Though the TD for Armagh, Michael Collins, was ineligible to attend the the Rum Parliament, he was also TD for a Cork constituency and emerged as Chairman of a  “Provisional Government For Southern Ireland” pending the establishment of Saorstat Eireann scheduled for the following December. While Presiding over this anomalous if not “Irregular” junta, Collins was simultaneously the Finance Minister in the legitimate Cabinet of the democratically established Parliament – Dail Eireann.
(It is whispered also that he was simultaneously Head Centre of the secret and conspiratorial Irish Republican Brotherhood, the main begetters of the 1916 Rising, whose continued existence following the establishment of Dail Eireann, was looked at askance by many patriots. He may even have assumed the Presidency of the Irish Republic vacated by De Valera a few weeks earlier.  When De Valera was elected President of The Irish Republic by Dail  Eireann on 26 August 1921 on the nomination of Sean MacEoin, seconded by Risteard O Maolcatha, MacEoin was acting on the instructions of the IRB. When De Valera resigned the Presidency both of the Republic and the Dail Ministry following the “Treaty” vote ,Griffith was elected to Presidency of  the Ministry, but not the Republic. Before August 1921  De Valera had been President, merely of the Dail Ministry, since April 1919.)
 Beggars Bush Barracks in Dublin was evacuated by the British “Auxiliaries” and taken over by Irish troops in 1922, ostensibly subject to Dail Eireann’s Minister for Defence, Risteard O Maolcatha,  and Sean Lemass was one of those troops. When he found out he was being paid from funds not voted by Dail Eireann but by the “Provisional Government,” he severed links with Beggars Bush and  resumed his unpaid IRA membership.
 President Higgins has suggested that we take a good honest look at our history, I’m doing my best, like the pianist in the mining town in Montana remarked upon by Oscar Wilde. I trust you will forgive this digression, or, if you prefer, divarsion.
Montana. I’m told, has the highest proportion of people of Irish descent of any State in the American Union, and the commonest name in Butte is O’Sullivan. As the mines there, like those in Arigna, are copper-bearing, they were developed and worked by men from that area of West Cork. Not many miles from Clonakilty and Sam’s Cross, or for that matter, Beal na Blath.
Michael Collins and Tom Hales, who commanded the unit who shot him, and Sean Hales  were all doing their best for Ireland. Those with generous dispositions will give them that recognition and their thanks.

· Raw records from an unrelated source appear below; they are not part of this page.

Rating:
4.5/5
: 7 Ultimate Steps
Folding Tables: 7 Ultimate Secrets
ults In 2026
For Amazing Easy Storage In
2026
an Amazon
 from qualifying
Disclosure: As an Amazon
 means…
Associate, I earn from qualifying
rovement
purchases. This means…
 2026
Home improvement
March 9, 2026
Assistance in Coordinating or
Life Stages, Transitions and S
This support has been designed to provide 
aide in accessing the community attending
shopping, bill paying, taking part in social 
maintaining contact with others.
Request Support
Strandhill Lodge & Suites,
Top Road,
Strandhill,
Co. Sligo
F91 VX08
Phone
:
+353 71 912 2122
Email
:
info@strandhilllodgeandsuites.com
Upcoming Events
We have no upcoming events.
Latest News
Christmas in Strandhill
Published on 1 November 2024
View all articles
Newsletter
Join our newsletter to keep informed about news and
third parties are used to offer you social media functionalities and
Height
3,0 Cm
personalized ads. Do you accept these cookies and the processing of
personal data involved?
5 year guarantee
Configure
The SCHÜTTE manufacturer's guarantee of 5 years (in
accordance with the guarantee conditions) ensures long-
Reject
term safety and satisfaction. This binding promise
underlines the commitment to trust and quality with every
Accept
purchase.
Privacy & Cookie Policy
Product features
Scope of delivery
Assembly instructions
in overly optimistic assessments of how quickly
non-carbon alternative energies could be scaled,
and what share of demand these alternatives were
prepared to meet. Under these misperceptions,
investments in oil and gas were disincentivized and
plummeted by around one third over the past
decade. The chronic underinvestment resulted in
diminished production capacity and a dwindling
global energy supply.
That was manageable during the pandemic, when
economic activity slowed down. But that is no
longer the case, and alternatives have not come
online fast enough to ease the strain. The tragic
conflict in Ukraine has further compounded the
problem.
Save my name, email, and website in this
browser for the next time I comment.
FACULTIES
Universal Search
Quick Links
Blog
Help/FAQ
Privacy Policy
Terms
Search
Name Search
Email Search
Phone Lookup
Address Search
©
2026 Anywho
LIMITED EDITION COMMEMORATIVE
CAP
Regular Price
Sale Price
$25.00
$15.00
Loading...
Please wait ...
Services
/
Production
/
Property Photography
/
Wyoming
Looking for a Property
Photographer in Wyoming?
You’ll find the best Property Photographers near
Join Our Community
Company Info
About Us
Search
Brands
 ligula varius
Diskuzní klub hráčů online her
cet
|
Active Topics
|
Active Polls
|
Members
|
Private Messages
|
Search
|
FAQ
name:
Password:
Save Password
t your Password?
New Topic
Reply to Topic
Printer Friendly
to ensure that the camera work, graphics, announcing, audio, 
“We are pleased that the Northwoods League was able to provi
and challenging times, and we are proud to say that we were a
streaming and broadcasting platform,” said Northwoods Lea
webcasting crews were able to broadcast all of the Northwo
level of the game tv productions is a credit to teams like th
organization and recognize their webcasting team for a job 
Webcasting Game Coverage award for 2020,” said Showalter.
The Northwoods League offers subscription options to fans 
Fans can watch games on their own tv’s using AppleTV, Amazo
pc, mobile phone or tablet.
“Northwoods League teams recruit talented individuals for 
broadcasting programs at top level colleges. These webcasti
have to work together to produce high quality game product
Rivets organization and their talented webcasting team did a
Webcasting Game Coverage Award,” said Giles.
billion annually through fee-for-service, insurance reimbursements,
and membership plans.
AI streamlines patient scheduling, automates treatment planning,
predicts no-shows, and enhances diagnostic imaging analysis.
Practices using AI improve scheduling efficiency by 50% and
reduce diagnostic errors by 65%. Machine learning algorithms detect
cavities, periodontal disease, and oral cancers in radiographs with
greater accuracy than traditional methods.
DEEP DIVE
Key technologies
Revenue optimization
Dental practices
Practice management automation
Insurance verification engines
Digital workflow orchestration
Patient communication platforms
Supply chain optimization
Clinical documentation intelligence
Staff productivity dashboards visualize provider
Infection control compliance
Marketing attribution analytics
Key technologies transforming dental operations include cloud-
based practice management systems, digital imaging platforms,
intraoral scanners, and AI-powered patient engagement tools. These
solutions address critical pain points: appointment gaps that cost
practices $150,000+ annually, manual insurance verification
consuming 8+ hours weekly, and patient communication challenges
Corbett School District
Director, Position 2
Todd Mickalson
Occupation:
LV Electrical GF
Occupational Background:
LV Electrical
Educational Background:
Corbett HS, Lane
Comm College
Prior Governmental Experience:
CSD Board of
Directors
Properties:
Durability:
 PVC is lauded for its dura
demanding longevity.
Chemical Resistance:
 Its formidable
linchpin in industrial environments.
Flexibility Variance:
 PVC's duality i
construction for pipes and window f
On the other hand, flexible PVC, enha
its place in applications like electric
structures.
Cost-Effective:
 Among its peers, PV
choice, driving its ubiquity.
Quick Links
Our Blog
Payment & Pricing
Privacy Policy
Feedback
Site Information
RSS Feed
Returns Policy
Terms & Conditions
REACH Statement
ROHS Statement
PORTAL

  1. fiosrach August 29, 2016 at 3:55 pm #

    Involvement of the IRB in Irish history is intriguing. Nobody knows who they were, what they done and when they disbanded – if ever.

  2. donal kennedy August 30, 2016 at 7:35 am #

    “Each man in his time plays many parts.”

    Sean Lemass played alongside Jimmy O’Dea his old classmate at O’Connell Schoools,
    (also from Capel St) in a drama by another local boy (from Dorset St) in an amateur
    production by “The Kilronan Players” in 1920.
    The play was not by Sean O’Casey, but by another Dorset Street Boy, Richard B. Sheridan.

    It was called “The Rivals” and Lemass played “Sir Lucius O’Trigger.”

    Make of that what you will!

  3. John Patton August 30, 2016 at 1:32 pm #

    I agree with you , Donal; those who sneer at ‘The Quiet Man’, know little of Ireland’s people and less about the direction of dramatic forces.

  4. ranaghan August 30, 2016 at 3:55 pm #

    Arigna mines in West Cork? Isn’t Bushmills around there also?